Is the transformation of accelerations when you change the frame of reference?

11. Dec 19, 2013

### binbagsss

Because equation * has any inertial forces subtracted.

12. Dec 19, 2013

### nasu

I don't see how that equation applies here. Do you understand the significance of the terms in the equation?
What is a[rotating frame]?
What is a[inertial frame]?

In your case, neither g nor g/3 represent accelerations. The acceleration of body on the equator is
v2/R in an inertial frame, fixed, attached to the stars
and zero in the rotating frame (the body is not moving relative to the rotating Earth.

I would recommend to write Newton's law in either system (fixed or rotating) and use it to solve the problem. Do you understand what do they mean by "effective weight"? This is the key to this problem.

13. Dec 20, 2013

### binbagsss

The equation discussed in this book's chapter and it's derivation are pretty similar to the stuff on wikipedia here: http://en.wikipedia.org/wiki/Centrifugal_force_(rotating_reference_frame [Broken]) under the headign 'Force'. Sorry the equation is the exact same.

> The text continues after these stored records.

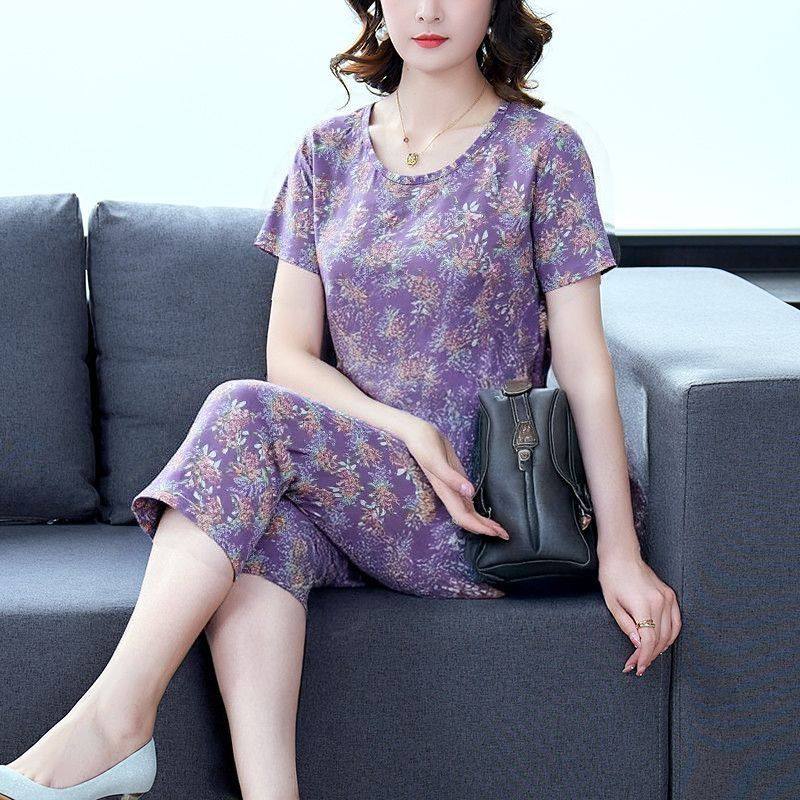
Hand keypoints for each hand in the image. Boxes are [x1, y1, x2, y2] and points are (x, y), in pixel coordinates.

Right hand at [402, 420, 508, 539]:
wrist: (417, 433)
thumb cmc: (424, 444)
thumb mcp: (435, 460)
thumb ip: (451, 477)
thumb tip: (470, 492)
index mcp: (445, 491)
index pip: (463, 517)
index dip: (479, 527)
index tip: (495, 533)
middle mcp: (449, 493)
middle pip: (468, 518)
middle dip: (485, 529)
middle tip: (504, 535)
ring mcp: (452, 487)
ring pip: (468, 511)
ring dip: (482, 522)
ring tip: (498, 529)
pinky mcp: (455, 479)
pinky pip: (466, 500)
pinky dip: (476, 510)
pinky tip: (483, 513)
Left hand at [597, 548, 681, 675]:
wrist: (622, 555)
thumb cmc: (612, 576)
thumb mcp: (612, 604)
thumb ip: (626, 626)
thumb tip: (638, 644)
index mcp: (644, 605)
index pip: (649, 640)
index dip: (643, 657)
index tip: (636, 666)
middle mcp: (660, 602)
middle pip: (660, 639)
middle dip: (649, 656)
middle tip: (637, 665)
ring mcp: (668, 598)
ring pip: (671, 633)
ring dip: (660, 648)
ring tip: (648, 657)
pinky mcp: (670, 595)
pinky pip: (676, 621)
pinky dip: (671, 635)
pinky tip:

Sorry I have divided the whole equation by m, the mass, as we are comparing the same body at the equator and north pole.

The problems in this chapter are based on solving around this equation.

The book defines a 'local' coordinate system for in the region of a point on the surface of
the spherical earth as taking the positive x direction as east, the positive y direction as north and the positive z
direction is out from the centre of the earth.

We tend to make no reference to fixed stars, but use a 'local' coordinate system. We tend to take the Earth as the rotating frame.

In this case, as justified in my first post, I deduced that the rotational and inertial frames could be the equator and north pole respectively . I mentioned that this stage could be flawed, perhaps causing the sign confusion...but if not, the next obvious error would be the sign of the centrifugal force.

Last edited by a moderator: May 6, 2017
14. Dec 20, 2013

### nasu

I did not question the validity of the equation.
Just the relevance or usefulness for this problem.

You did not answer the key question.
Do you understand what is the "effective weight" means here?

15. Dec 20, 2013

### binbagsss

My course requires me to solve this problem via this equation. which is why I included it and based my method on it.

I believe effective weight is used to describe the phenonoma when the weight as measured in a rotating frame is less than that measured in an inertial frame. And this can be explained by pseudo forces, which are not real but occur due to the non-inertial nature of the frame of reference.